I need to program in Prolog a function that count the number of elements in a list an other that verify if an element is in the list but by using natural numbers "zero" and his succesor (s(zero)).
For example, i managed to program the analogues "take" and "drop" by using the previous restriction:
natural(zero). %we consider "zero" as a natural number
natural(s(X)) :- natural(X). %if X is a natural number, then s(X) is a natural number too
take(zero,_,[]).
take(s(_),[],[]).
take(s(N),[X|Xs],[X|Ys]) :- take(N,Xs,Ys).
drop(zero,Xs,Xs).
drop(s(_),[],[]).
drop(s(N),[_|Ys],Zs):-drop(N,Ys,Zs).
But i can't program the analogues "count" and "member" in Prolog using natural numbers, i only managed to program this functions in the usual way:
isList([]).
isList([_|Xs]) :- isList(Xs).
isInList(X, [X|_]).
isInList(X,[_|Xs]) :- isInList(X,Xs).
countElem([],0).
countElem([X|L],N) :- countElem(L,N2), N is N2 + 1.

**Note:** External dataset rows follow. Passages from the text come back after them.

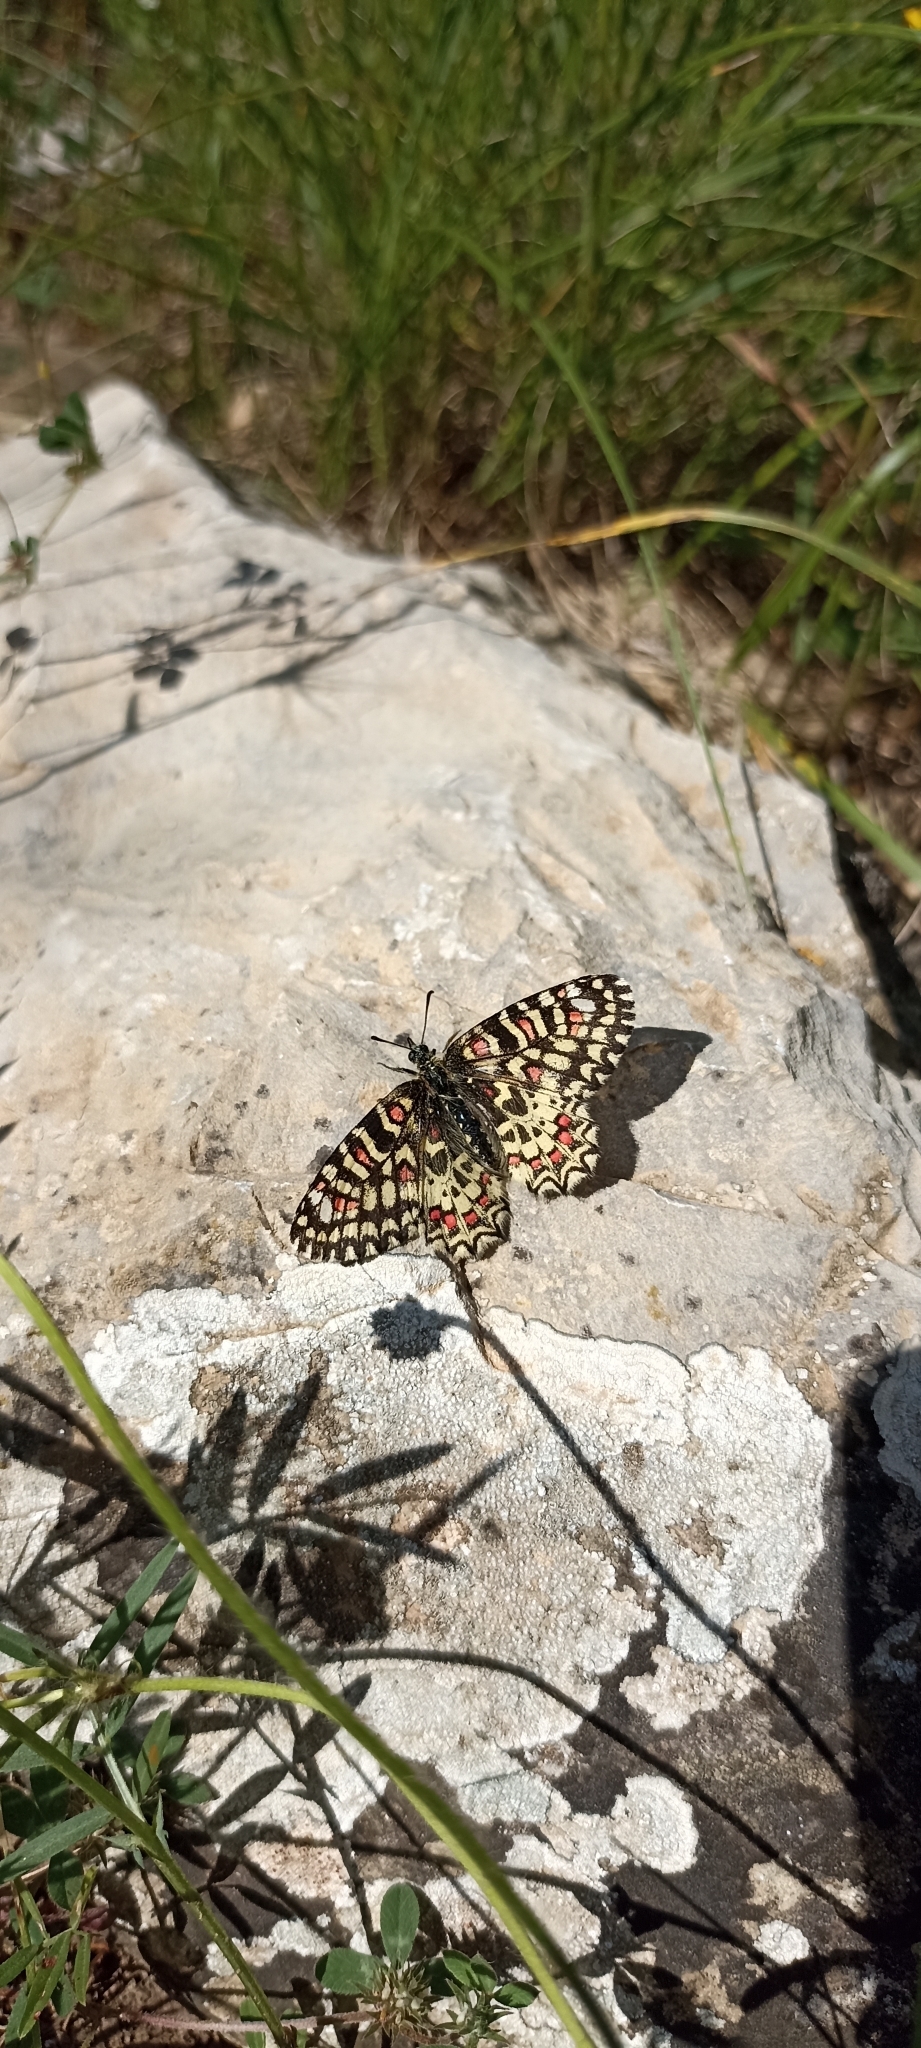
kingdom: Animalia
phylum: Arthropoda
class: Insecta
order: Lepidoptera
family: Papilionidae
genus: Zerynthia
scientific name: Zerynthia rumina
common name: Spanish festoon
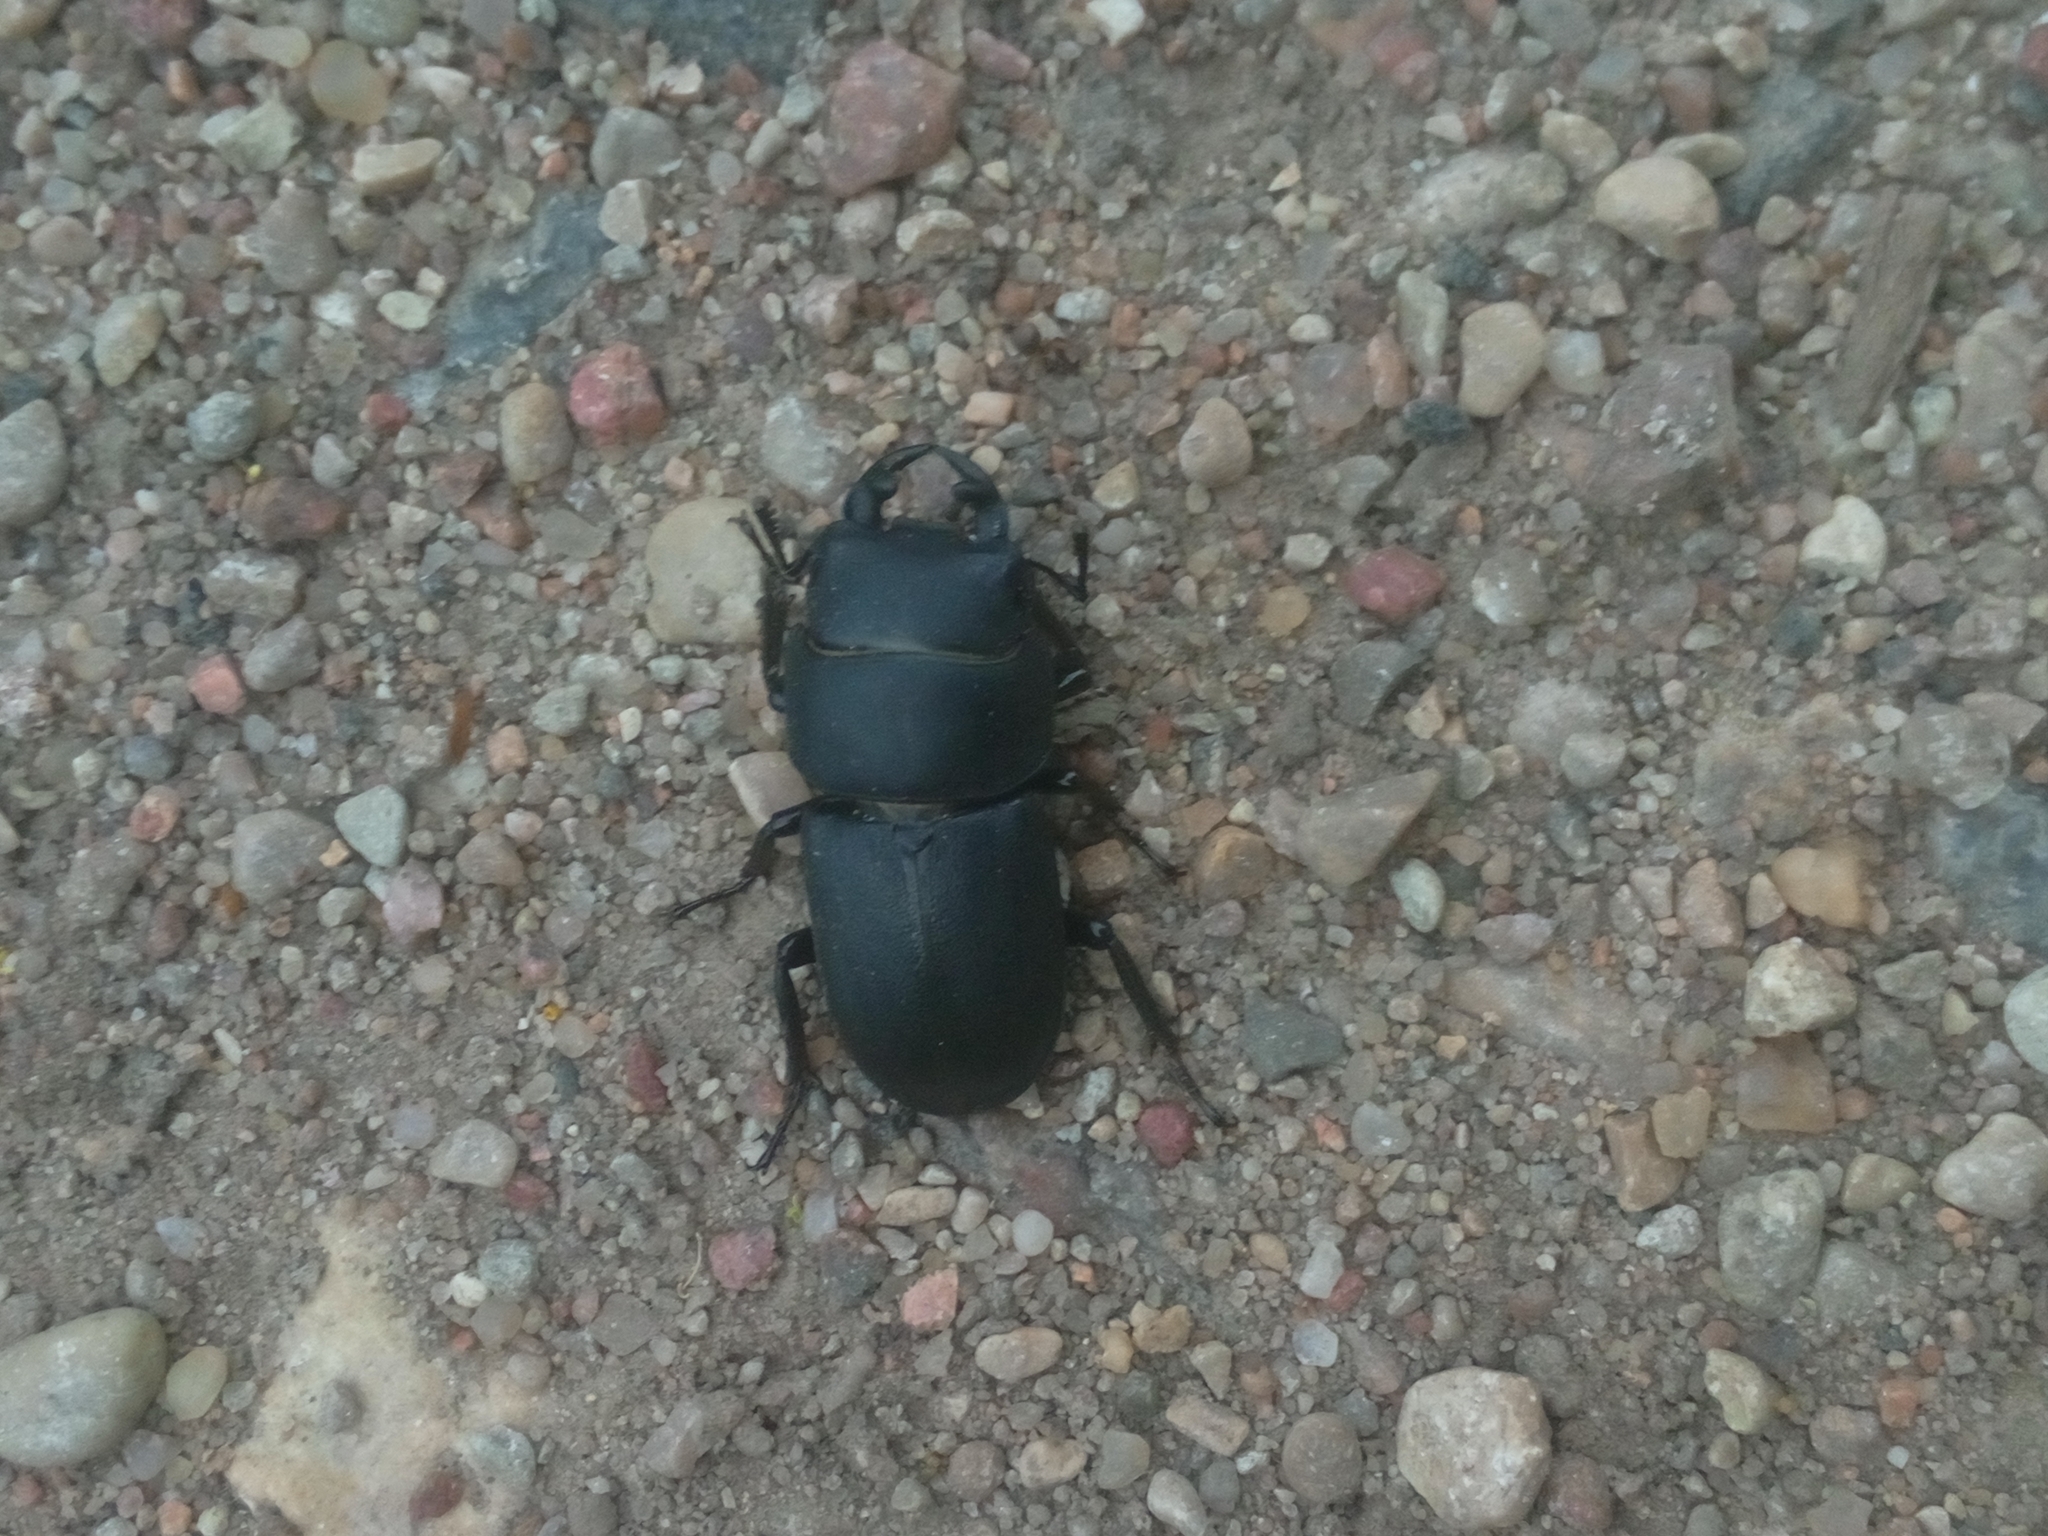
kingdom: Animalia
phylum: Arthropoda
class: Insecta
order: Coleoptera
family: Lucanidae
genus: Dorcus
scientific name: Dorcus parallelipipedus
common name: Lesser stag beetle
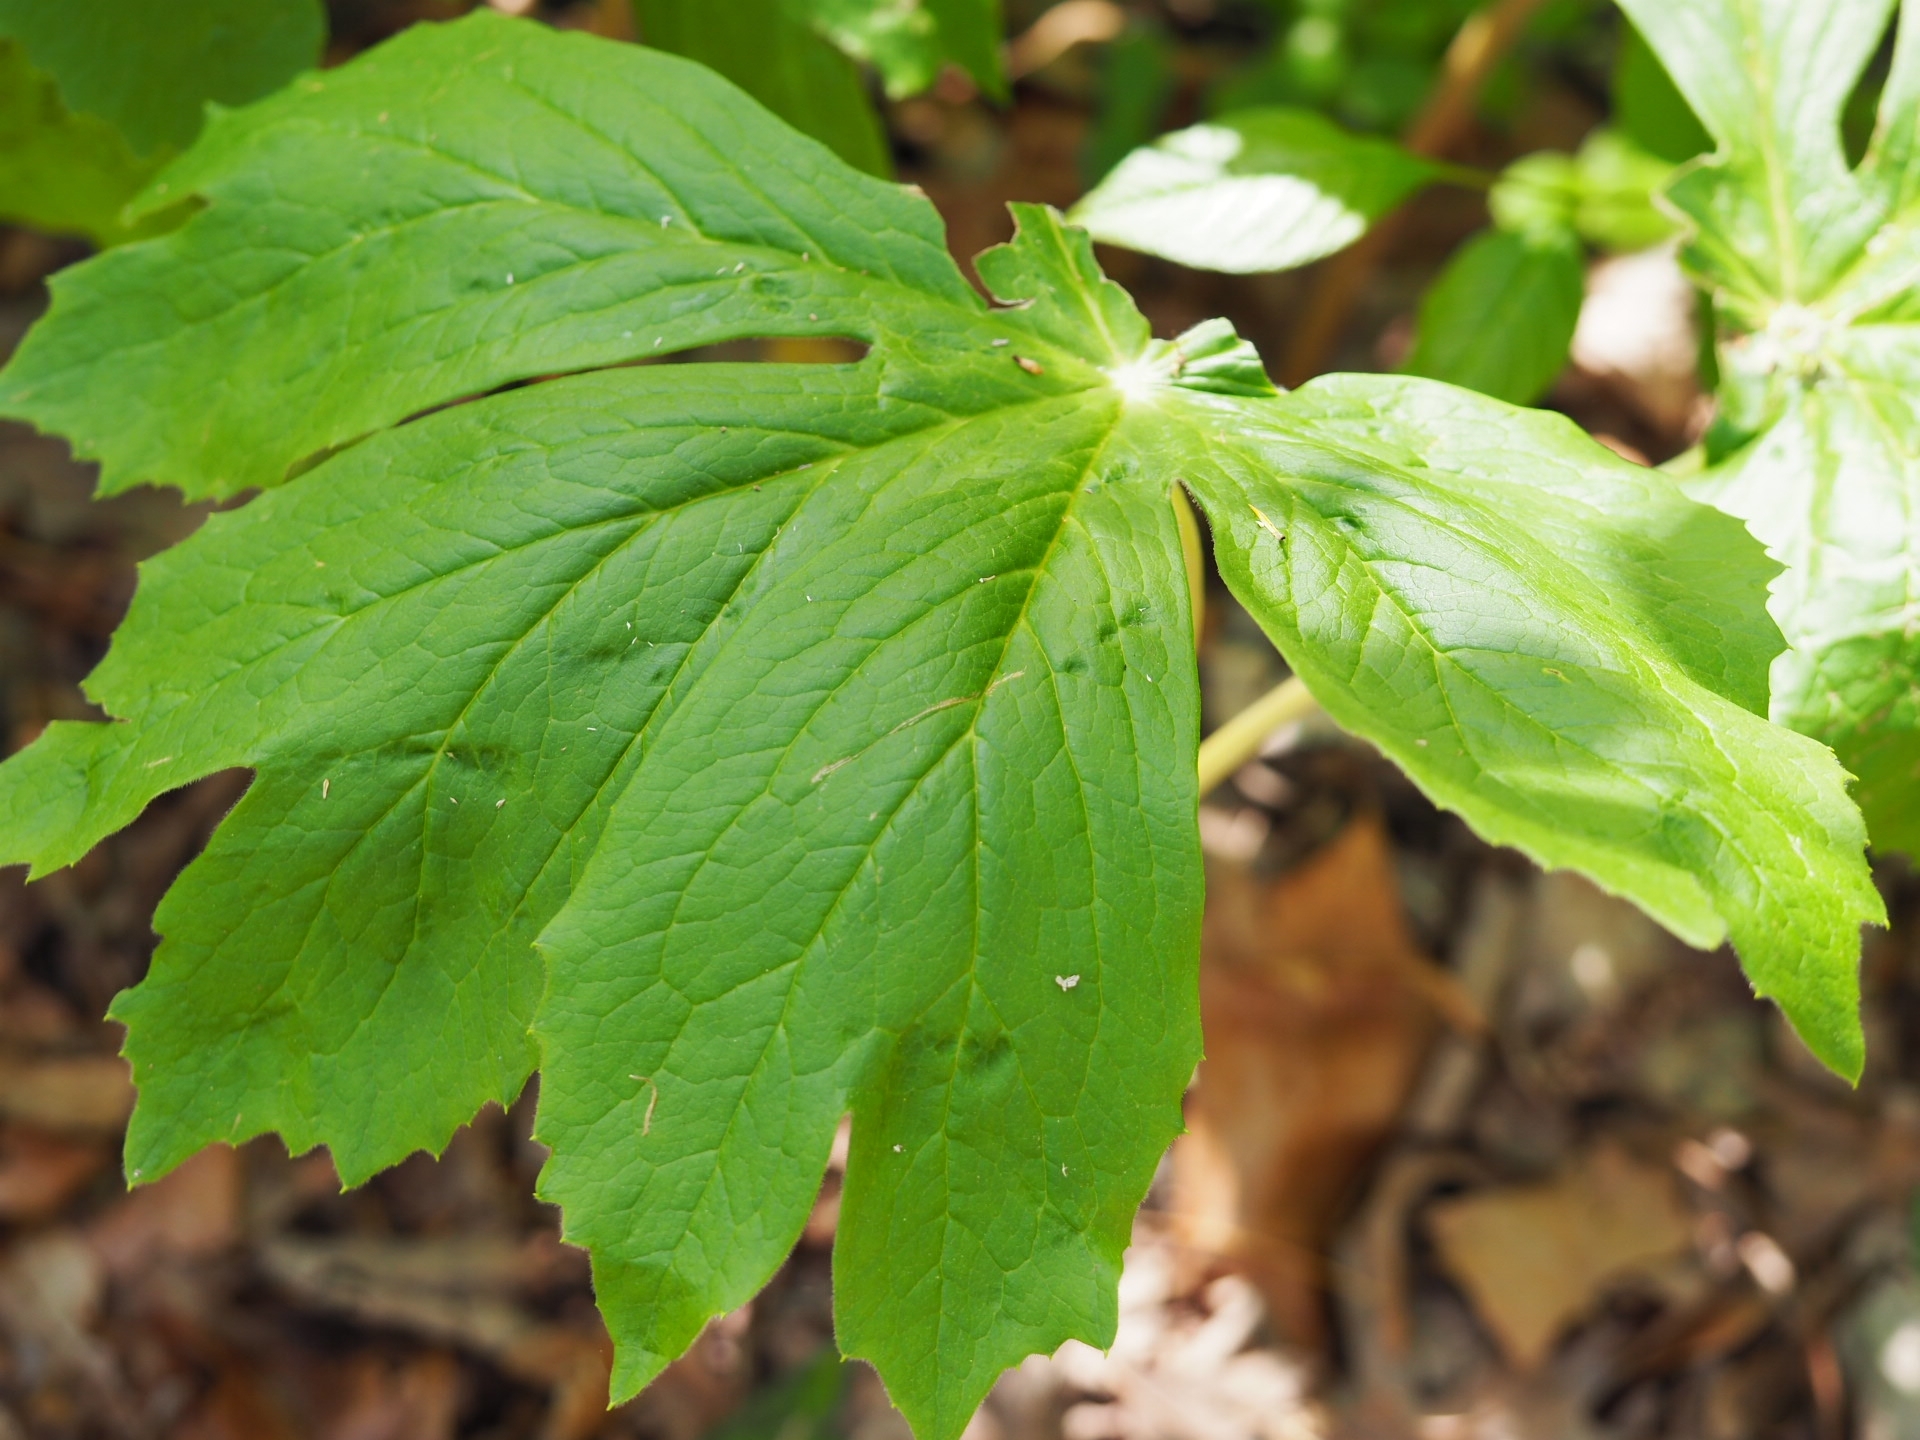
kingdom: Plantae
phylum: Tracheophyta
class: Magnoliopsida
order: Ranunculales
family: Berberidaceae
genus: Podophyllum
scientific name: Podophyllum peltatum
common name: Wild mandrake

I don't have too much experience in Prolog. Any help would be appreciated.
Example: count using peano. This avoids slow non-tail-end recursion:
length_peano(Lst, Len) :-
% Start at zero
length_peano_(Lst, zero, Len).
length_peano_([], Len, Len).
length_peano_([_|T], Upto, Len) :-
% Increment
Upto1 = s(Upto),
length_peano_(T, Upto1, Len).
Alternatively, the more elegant (credit to slago):
length_peano([], zero).
length_peano([_|T], s(N)) :-
length_peano(T, N).
Results in swi-prolog for both:
?- length_peano([a,b,c], Len).
Len = s(s(s(zero))).
?- length_peano(Lst, Len).
Lst = [],
Len = zero ;
Lst = [_],
Len = s(zero) ;
Lst = [_,_],
Len = s(s(zero)) ;
Lst = [_,_,_],
Len = s(s(s(zero))) ;
Lst = [_,_,_,_],
Len = s(s(s(s(zero)))) ;